Stats Math I - Deeper Thinking

Here’s a brief summary of Section 10 of the online data science coursework for Flatiron School:

import pandas as pd
import numpy as np
import matplotlib.pyplot as plt

df = pd.read_csv("kc_house_data.csv")

This dataset gives us lots of continuous data we can start to explore. Let’s get started.

If you want to to stats, start finding the mean. Mean = the sum of the items to be counted divided by the number of items to be counted.

def find_mean(df):
    column_means = []
    for idx, col in enumerate(df):
        mean = (np.sum(df[col]) / len(df[col]))
        column_means.append(mean)
    print(f' Mean: {column_means}')
    return column_means
find_mean(math_df)

When you have the mean you can get the standard deviation, a basic number for how far away items are away from the mean. Calculate this by the sumation of each variable subtrated by it’s mean and divide that by number of items. Find the square root of the result.

def var_and_stddev(df):

    columns_std = []
    columns_variance = []
    for idx, col in enumerate(df):
        selection = 0
        mn = np.mean(df[col])
        selection += (df[col]-mn)**2
        selection /= len(df[col])
        variance = np.sum(selection)
        columns_std.append(np.sqrt(variance))
        columns_variance.append(variance)

    return columns_std, columns_variance
stddev(math_df)

So far, so good, but we’d like to compare our predictor values to the price more directly. Lets start with covariance.

y = math_df.price
math_df = df.drop(['price'], axis=1)

#this code doesn't work
'''
def covariance(x,y):
    covariance_list = []
    for idx, col in enumerate(x):
        covariance = (np.sum(x[col]-np.mean(x[col]))*(np.sum(y)-np.mean(y)))
        covariance /= len(math_df['sqft_living'])
        covariance_list.append(covariance)
    return covariance_list
covariance(math_df['sqft_living'],y)
'''

# covariance matrix =   ([[x,x], [x,y], 
#                        [y,x], [y,y]])
sqft = np.cov(math_df['sqft_living'],y)
flrs =  np.cov(math_df['floors'],y)
lat = np.cov(math_df['lat'],y)
print(f' square feet:\n {sqft} \n floors:\n {flrs} \n latitude:\n {lat}')
    
    

What I wanted to do was to write a function but I can’t get it. So instead I’ll be interpreting the covariance matrix resulting in running each predictor against the price. Did I mention I’ll still a student?

These numbers are all very nice but we have they are not scaled. We really don’t know what the 2.367 positive relation for square footage means against the 5.09 of the floors. We can however, scale thes using correlation AKA the Pearson correlation coefficient.

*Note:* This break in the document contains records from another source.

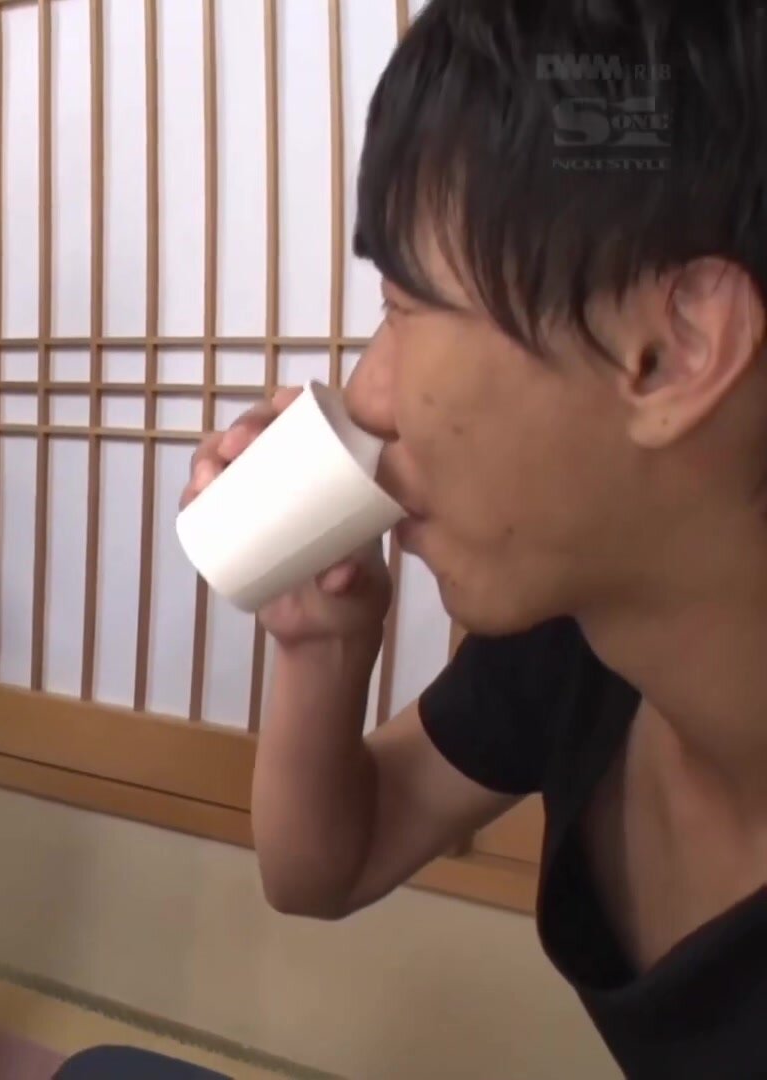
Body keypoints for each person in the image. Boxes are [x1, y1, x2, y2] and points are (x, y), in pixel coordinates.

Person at [172, 2, 766, 1076]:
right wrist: (322, 645)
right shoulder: (588, 636)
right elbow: (324, 870)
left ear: (674, 349)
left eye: (405, 306)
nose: (366, 393)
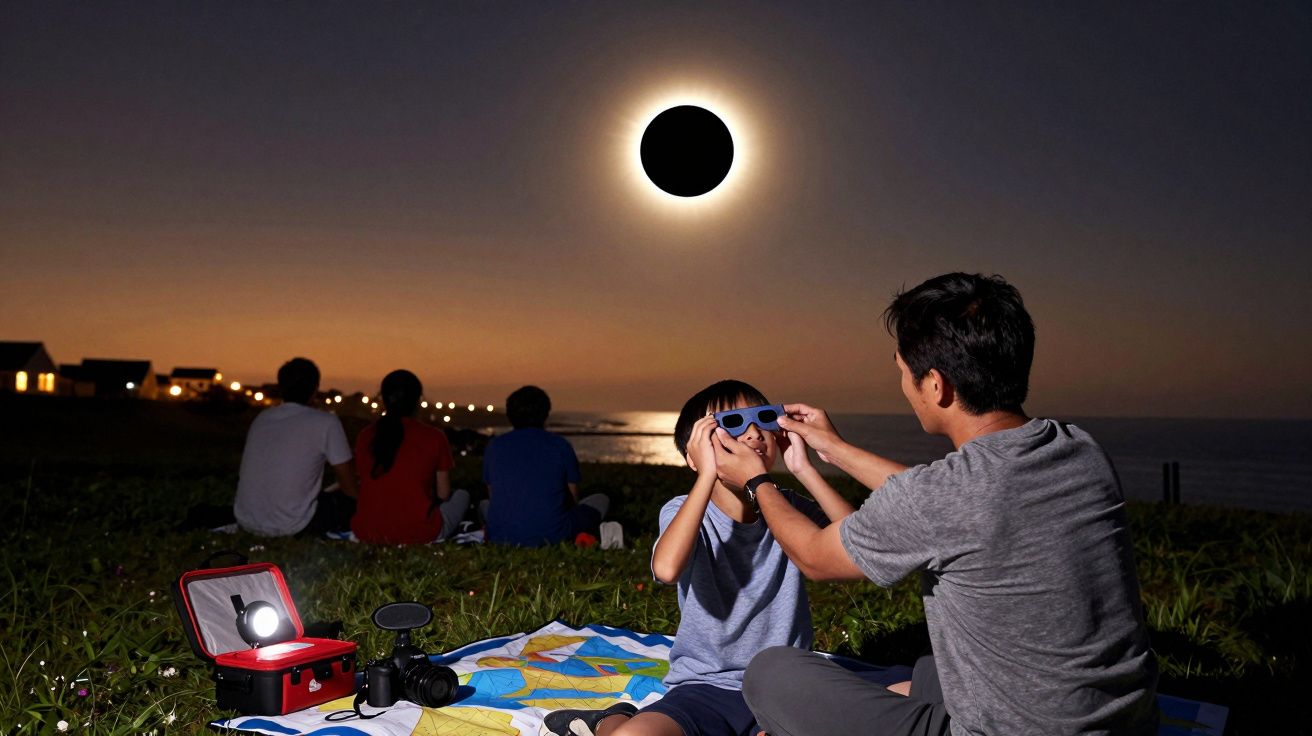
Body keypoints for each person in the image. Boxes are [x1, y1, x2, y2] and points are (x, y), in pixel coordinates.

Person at [710, 273, 1158, 736]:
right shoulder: (1080, 448)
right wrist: (834, 449)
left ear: (937, 386)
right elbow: (945, 501)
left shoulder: (942, 496)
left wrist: (756, 479)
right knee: (931, 671)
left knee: (770, 676)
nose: (904, 386)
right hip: (1126, 723)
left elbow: (816, 558)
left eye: (904, 373)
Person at [541, 380, 854, 736]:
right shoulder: (686, 511)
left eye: (762, 419)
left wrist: (805, 470)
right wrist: (706, 474)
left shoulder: (788, 508)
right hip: (706, 686)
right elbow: (666, 567)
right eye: (732, 425)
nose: (753, 434)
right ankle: (612, 720)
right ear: (696, 452)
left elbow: (855, 545)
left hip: (786, 684)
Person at [233, 357, 358, 536]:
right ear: (315, 389)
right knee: (346, 502)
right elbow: (350, 487)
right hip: (294, 525)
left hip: (246, 521)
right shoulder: (326, 422)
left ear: (281, 388)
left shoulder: (263, 418)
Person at [350, 369, 471, 544]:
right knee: (462, 495)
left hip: (367, 531)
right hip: (420, 532)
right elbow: (443, 494)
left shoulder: (365, 436)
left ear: (383, 398)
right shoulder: (434, 436)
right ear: (417, 400)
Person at [481, 385, 609, 547]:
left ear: (510, 415)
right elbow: (572, 498)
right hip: (554, 534)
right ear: (545, 414)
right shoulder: (559, 445)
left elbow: (494, 497)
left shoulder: (494, 446)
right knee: (601, 500)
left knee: (484, 505)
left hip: (501, 536)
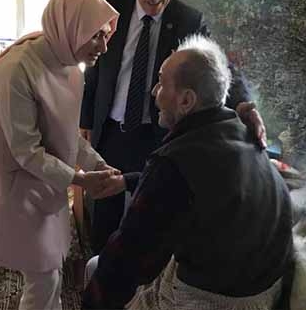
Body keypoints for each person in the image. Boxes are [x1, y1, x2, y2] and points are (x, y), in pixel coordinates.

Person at [82, 34, 293, 310]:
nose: (154, 91)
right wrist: (127, 181)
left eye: (161, 82)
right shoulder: (241, 130)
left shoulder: (173, 164)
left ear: (186, 101)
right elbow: (196, 188)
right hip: (265, 287)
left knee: (97, 269)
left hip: (214, 299)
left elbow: (126, 259)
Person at [80, 0, 265, 254]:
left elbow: (221, 67)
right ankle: (101, 272)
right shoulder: (111, 10)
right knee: (106, 211)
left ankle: (145, 286)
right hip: (111, 131)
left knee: (152, 217)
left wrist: (245, 105)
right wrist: (85, 119)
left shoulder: (188, 21)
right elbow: (93, 69)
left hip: (156, 134)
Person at [0, 0, 119, 310]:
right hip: (20, 189)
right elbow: (26, 151)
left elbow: (68, 136)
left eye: (106, 36)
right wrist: (80, 180)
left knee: (51, 275)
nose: (104, 47)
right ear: (70, 25)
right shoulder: (17, 69)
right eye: (96, 36)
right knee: (43, 278)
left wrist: (97, 164)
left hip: (50, 187)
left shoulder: (70, 68)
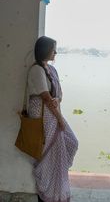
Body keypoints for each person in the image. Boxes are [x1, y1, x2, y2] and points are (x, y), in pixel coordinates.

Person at [27, 36, 78, 202]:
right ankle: (48, 194)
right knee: (49, 156)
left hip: (52, 114)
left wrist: (58, 101)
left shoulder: (51, 70)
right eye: (53, 49)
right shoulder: (36, 70)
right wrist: (60, 119)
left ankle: (58, 193)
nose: (55, 52)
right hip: (43, 117)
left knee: (71, 143)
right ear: (45, 50)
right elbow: (46, 97)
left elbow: (58, 95)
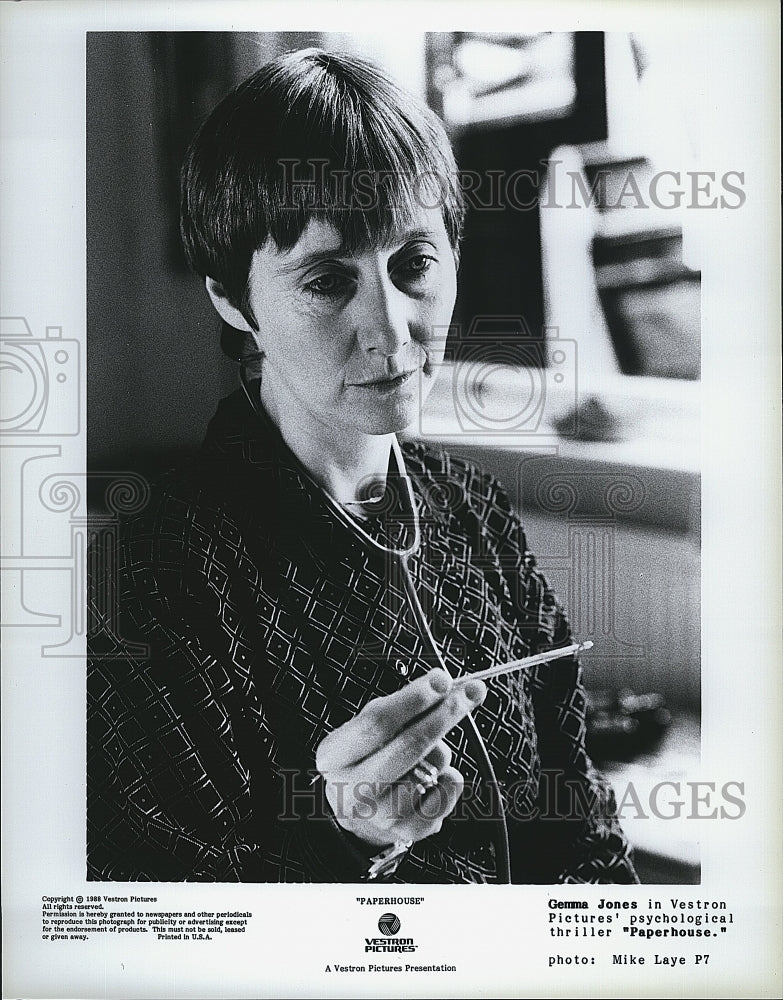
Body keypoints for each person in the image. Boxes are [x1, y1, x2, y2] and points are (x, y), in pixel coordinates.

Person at [87, 47, 637, 884]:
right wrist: (344, 843)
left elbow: (582, 833)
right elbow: (166, 927)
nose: (392, 331)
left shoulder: (473, 512)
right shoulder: (157, 570)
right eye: (324, 280)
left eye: (413, 264)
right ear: (232, 300)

r = n sigma xy - (sigma x)(sigma y) / the square root of (sigma of (x - mean of x)^2) (sigma of (y - mean of y)^2)

what’s returned is a scaled version of covariance from -1 being a negative 1:1 relation, and 1 being a positive 1:1 relation.

np.corrcoef(math_df['sqft_living'],y)

array([[1. , 0.7019173], [0.7019173, 1. ]])

I’m being lazy, I know – but look at that! These variables have a 1 corrceof with themselves (we know the method works!) and a whoping 0.7 with eachother.

but wait–we can use this to fill in a linreg equation.

1st m = r (std_y / std_x)

2nd b = y_mean (m * x_mean)

3rd y_prime = b + m*x_mean

And look at that. We now have a decent predictor of what each addition square foot will do to the price of a home.

def slope_y_intercept_and_linreg(r,x,y):
    #this code is broken but my intent should be clear
    mu_x = []
    std_x = []
    for idx, col in enumerate(x):
        mu = np.mean(x[col])
        mu_x.append(mu)
        
    mu_y = np.mean(y)
    for idx, col in enumerate(x):
        std = np.std(x[col])
        std_x.append(std)
    y_std = np.std(y)
    slopes = [r * (std_x[i]/std_y) for i in mu_x]
    intercepts = [mu_y - (slopes[i]*mu_x[i]) for i in slopes and mu_x]
    linreg = [intercepts[i] + (slopes[i]*mu_x[i]) for i in intercepts and slopes and mu_x]
    return linreg

slope_y_intercept_and_linreg()

Now that we’ve fitted a linear regression it’s about time we tested it’s strength as a prediting model. For that we’ll need to calculate R^s or the SSR by subracting the quotient of dividing SSE by SST from one.

From here we have a good understanding of our data and can preform even more tests, but that will be the scope of a differnet blog post.